所给文本
---

我从未去过中国南方,但当我在天津慢跑时可以感觉到有烟雾被吸进喉咙。我觉得所有的城市都应该有大气质量指数并且公布在每天的报纸上。

本评论由Allen Ye翻译

Smog is bad

I've never been to Southern China, but when I was jogging in Tianjin I could feel the smog in my throat.

I think all cities should use the same air quality index, and publish it in the daily newspaper.

Default avatar
匿名 | Anonymous

三地合作 刻不容缓

珠三角地区的空气污染严重影响广东,香港和澳门三个地方。 单是一两个地方下决心除污是不够的,一定得三地通力合作,达成共识,才能令珠三角空气恢复正常。

Cooperation in three places

Air pollution in the Pearl River Delta has seriously affected Guangdong province, Hong Kong and Macao. It will not be sufficient if just one or two parties have the determination to control pollution, there must be cooperation across all three parties to reach a certain degree of agreement, as to bring the air quality in the Pearl River Delta back to normal.(Translated by Siew Ling)

---

已存数据:
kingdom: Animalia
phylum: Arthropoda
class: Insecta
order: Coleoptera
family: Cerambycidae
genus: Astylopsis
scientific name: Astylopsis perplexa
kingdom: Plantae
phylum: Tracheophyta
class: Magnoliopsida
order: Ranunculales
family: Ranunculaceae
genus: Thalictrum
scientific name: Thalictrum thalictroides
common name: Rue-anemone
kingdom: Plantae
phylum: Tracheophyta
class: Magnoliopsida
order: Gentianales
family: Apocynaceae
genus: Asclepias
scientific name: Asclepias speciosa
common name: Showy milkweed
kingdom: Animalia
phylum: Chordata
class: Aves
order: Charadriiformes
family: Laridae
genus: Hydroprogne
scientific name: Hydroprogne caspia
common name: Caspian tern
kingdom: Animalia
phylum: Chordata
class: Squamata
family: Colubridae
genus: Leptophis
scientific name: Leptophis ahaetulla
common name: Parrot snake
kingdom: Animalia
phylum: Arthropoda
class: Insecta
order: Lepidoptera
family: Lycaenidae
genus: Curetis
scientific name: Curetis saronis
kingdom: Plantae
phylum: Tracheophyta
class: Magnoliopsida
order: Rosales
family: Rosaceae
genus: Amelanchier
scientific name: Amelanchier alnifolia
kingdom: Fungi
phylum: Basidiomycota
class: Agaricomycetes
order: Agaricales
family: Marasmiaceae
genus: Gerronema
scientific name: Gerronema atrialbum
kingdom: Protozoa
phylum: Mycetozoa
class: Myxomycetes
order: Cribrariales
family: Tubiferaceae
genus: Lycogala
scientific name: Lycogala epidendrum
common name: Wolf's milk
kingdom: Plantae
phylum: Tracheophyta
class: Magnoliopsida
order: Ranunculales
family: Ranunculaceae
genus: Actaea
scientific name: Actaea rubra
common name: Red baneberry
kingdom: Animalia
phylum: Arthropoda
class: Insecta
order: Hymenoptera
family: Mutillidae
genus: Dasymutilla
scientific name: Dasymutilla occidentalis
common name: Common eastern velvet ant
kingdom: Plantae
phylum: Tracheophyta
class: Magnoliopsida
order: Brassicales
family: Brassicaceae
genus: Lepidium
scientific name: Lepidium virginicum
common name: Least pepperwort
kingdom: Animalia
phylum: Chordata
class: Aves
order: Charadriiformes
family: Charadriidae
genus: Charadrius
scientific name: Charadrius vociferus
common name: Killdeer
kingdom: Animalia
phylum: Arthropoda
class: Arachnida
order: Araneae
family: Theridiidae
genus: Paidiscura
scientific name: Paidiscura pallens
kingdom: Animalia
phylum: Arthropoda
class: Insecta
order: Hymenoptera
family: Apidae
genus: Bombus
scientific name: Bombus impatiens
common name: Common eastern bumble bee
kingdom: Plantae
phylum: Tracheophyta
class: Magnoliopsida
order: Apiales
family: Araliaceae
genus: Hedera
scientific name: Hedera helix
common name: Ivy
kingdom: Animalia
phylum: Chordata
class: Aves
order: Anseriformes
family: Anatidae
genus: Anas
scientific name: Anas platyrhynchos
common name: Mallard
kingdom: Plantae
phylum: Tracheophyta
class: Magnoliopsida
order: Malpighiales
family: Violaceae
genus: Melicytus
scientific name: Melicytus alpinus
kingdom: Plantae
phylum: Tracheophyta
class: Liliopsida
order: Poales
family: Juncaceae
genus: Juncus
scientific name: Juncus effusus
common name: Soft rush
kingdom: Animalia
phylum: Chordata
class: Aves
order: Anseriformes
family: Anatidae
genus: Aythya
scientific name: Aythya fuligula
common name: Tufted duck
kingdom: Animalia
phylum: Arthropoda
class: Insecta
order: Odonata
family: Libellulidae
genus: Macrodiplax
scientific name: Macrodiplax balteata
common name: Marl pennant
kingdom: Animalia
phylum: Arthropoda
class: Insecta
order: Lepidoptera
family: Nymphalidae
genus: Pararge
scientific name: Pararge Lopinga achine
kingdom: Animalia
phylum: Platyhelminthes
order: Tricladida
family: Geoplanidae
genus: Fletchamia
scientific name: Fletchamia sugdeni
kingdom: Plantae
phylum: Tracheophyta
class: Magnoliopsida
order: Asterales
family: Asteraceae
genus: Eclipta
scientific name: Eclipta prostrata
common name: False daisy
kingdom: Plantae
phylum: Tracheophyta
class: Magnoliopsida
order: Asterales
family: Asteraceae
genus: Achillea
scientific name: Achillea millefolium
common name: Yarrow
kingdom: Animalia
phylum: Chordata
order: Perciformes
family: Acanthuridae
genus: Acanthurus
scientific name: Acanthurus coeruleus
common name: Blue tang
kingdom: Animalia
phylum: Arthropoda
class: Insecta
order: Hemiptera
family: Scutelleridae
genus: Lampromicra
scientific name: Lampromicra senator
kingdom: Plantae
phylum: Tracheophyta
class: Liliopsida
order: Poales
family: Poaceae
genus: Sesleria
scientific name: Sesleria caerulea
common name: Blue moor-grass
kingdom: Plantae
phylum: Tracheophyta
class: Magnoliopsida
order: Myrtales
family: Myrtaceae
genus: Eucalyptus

---

练习说明
根据空气污染评论回答：
1. 评论者在哪座城市慢跑时感到烟雾进入喉咙？
2. 评论者认为大气质量指数应公布在什么地方？
3. 珠三角地区的空气污染严重影响哪三个地方？
完成练习无需用到这些记录。

本题输出
1. 天津。
2. 每天的报纸上。
3. 广东、香港和澳门。